« La Fresque » raconte, par le mouvement, l’histoire d’un jeune homme qui entre dans une fresque par amour pour la femme qui y est peinte. | CONSTANCE GUISSET/JEAN-CLAUDE CARBONNE

Pourquoi vous êtes-vous ­intéressé au jeune public ?

J’ai répondu à la demande d’Emmanuel Demarcy-Mota, directeur du Théâtre de la Ville, de créer un ballet en direction du jeune public car j’adore les commandes. C’est un sport qui m’amuse. La façon dont je pouvais orienter ma danse vers de jeunes spectateurs m’a semblé très intéressante. J’ai imaginé que le projet allait me pousser à régénérer mon vocabulaire, à chercher une nouvelle écriture en allant vers l’épure et la simplicité. Ce qui fut le cas. Pour retrouver une sorte d’émerveillement qui est selon moi propre à l’enfance.

Pour Angelin Preljocaj, l’enfance est souvent « à la source de l’art ». | JOERG LETZ

Vous avez choisi d’adapter « La peinture sur le mur », un conte chinois du XIIIe siècle…

J’ai d’abord voulu échapper au répertoire Grimm et Perrault, souvent mis en scène en France. J’ai déjà chorégraphié Blanche Neige pour le tout public et j’avais envie d’autre chose. J’ai donc cherché et lu des contes asiatiques, indiens, océaniens… J’ai découvert cette histoire chinoise dans laquelle un jeune homme tombe amoureux d’une femme peinte dans une fresque. Il traverse l’image et vit à l’intérieur. J’ai alors pensé à la façon dont, aujourd’hui, les jeunes en particulier sont happés par une réalité virtuelle, comment ils « entrent dans des images » par exemple avec le jeu Pokemon Go.

« Le côté burlesque, grotesque même parfois, des contes asiatiques me plaît beaucoup. »

Cette relation avec le monde actuel m’a séduit. Par ailleurs, le voyage dans une autre dimension transforme l’image en lieu de transcendance. Elle nous renvoie aussi à la caverne de Platon avec ses ombres ­portées qui questionnent notre existence. J’ai eu envie d’explorer ces relations mystérieuses entre la représentation et le réel. Plus généralement, j’apprécie le sens des détails souvent ­anodins, mais en ­réalité très importants, des contes asiatiques ; et leur côté burlesque, grotesque même parfois, me plaît ­beaucoup.

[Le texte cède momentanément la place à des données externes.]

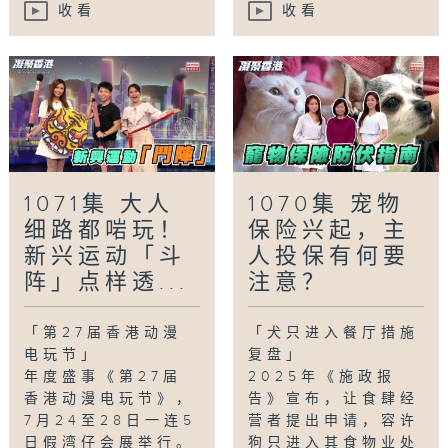
收看
收看
1071集 大人
1070集 宠物
细路都啱玩！
保险兴起，主
新兴运动「斗
人投保有何要
阵」点样透...
注意？
「第27届香港动漫
「犬只进入餐厅措施
电玩节」
复盘」
年度盛事《第27届
2025年《施政报
香港动漫电玩节》，
告》宣布，让食肆经
7月24至28日一连5
营者提出申请，容许
日假湾仔会展举行。
狗只进入其食物业处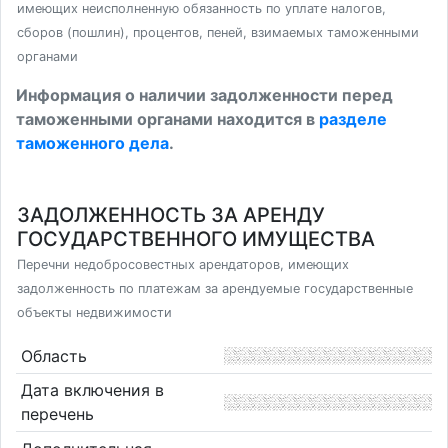
имеющих неисполненную обязанность по уплате налогов,
сборов (пошлин), процентов, пеней, взимаемых таможенными
органами
Информация о наличии задолженности перед
таможенными органами находится в
разделе
таможенного дела
.
ЗАДОЛЖЕННОСТЬ ЗА АРЕНДУ
ГОСУДАРСТВЕННОГО ИМУЩЕСТВА
Перечни недобросовестных арендаторов, имеющих
задолженность по платежам за арендуемые государственные
объекты недвижимости
Область
Дата включения в
перечень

Lors de la création, votre propre enfance vous a-t-elle inspiré ?

Oui, je me suis souvenu de la façon dont, très jeune, je suis en quelque sorte tombé amoureux d’une image du danseur Rudolf Noureev en plein saut. J’étais saisi d’un émerveillement incroyable. Ce regard-là, entre curiosité et fascination, m’a porté dans la façon de concevoir le spectacle. Pour moi, il y a une filiation entre l’enfance, souvent à la source de l’art, et la création. Et j’ai eu envie de redonner à l’enfance une part de mon art comme une offrande.

Les danseurs en répétition. | CONSTANCE GUISSET/JEAN-CLAUDE CARBONNE

Avez-vous été préoccupé par le fait de vous adresser aux jeunes ?

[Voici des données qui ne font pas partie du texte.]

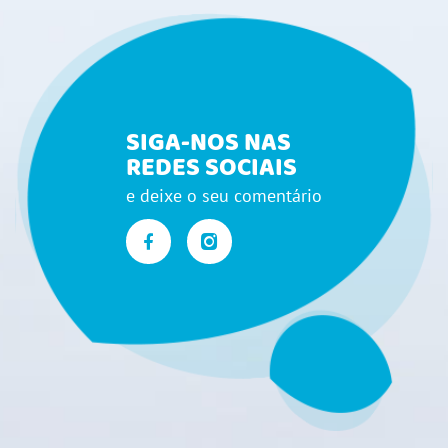
SIGA-NOS NAS
REDES SOCIAIS
e deixe o seu comentário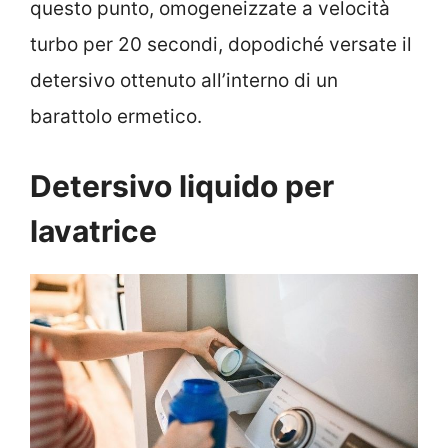
questo punto, omogeneizzate a velocità
turbo per 20 secondi, dopodiché versate il
detersivo ottenuto all’interno di un
barattolo ermetico.
Detersivo liquido per
lavatrice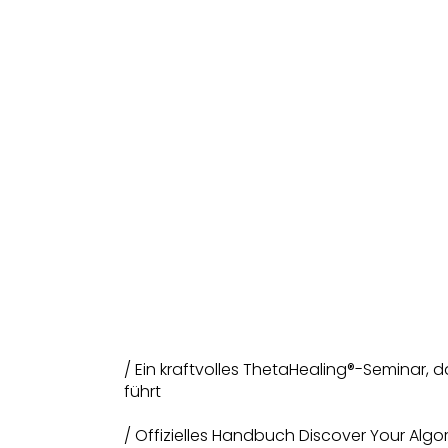
/ Ein kraftvolles ThetaHealing®-Seminar, da
führt
/ Offizielles Handbuch Discover Your Algo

Oui et non. J’ai beaucoup pensé à la question de la ­dramaturgie pour que l’histoire soit très claire. J’avais aussi en tête une certaine idée de la beauté et de la grâce, sans pour autant évacuer les aspects plus sombres, comme l’angoisse, l’obscurité, la peur. J’ai tenté de retrouver un état originel de jeu lié aux enfants. Mais évidemment, à un certain moment, on laisse la danse raconter et avancer d’elle-même, en oubliant à qui le spectacle est destiné. Je crois qu’il faut faire confiance à la compréhension des enfants. D’ailleurs, le spectacle
est pour tous les publics. ­L’histoire passe d’abord par le corps et le mouvement. En travaillant sur l’épure, j’ai plongé dans une sorte de ­plaisir de la danse à l’état presque naïf, et j’ai conservé cette naïveté qui n’est pas ­niaiserie dans le spectacle. Parallèlement, les personnages présents dans le conte m’ont permis d’explorer de nouveaux registres à première vue très éloignés de tout ce que j’ai pu faire jusqu’à présent, comme le grotesque et le fantastique.


La Fresque, d’Angelin Preljocaj, ­costumes d’Azzedine Alaïa, scénographie de Constance Guisset, musique de Nicolas Gaudin. Grand Théâtre de ­Provence, Aix-en-Provence : du 20 au 24 septembre. Opéra Royal du château de Versail­les : du 29 novembre au 4 décembre. Théâtre National de Chaillot, Paris : du 7 au 23 décembre…

Et aussi : Polina, danser sa vie, de Valérie Müller et Angelin Preljocaj, (1 h 52), ­ en salles le 16 novembre.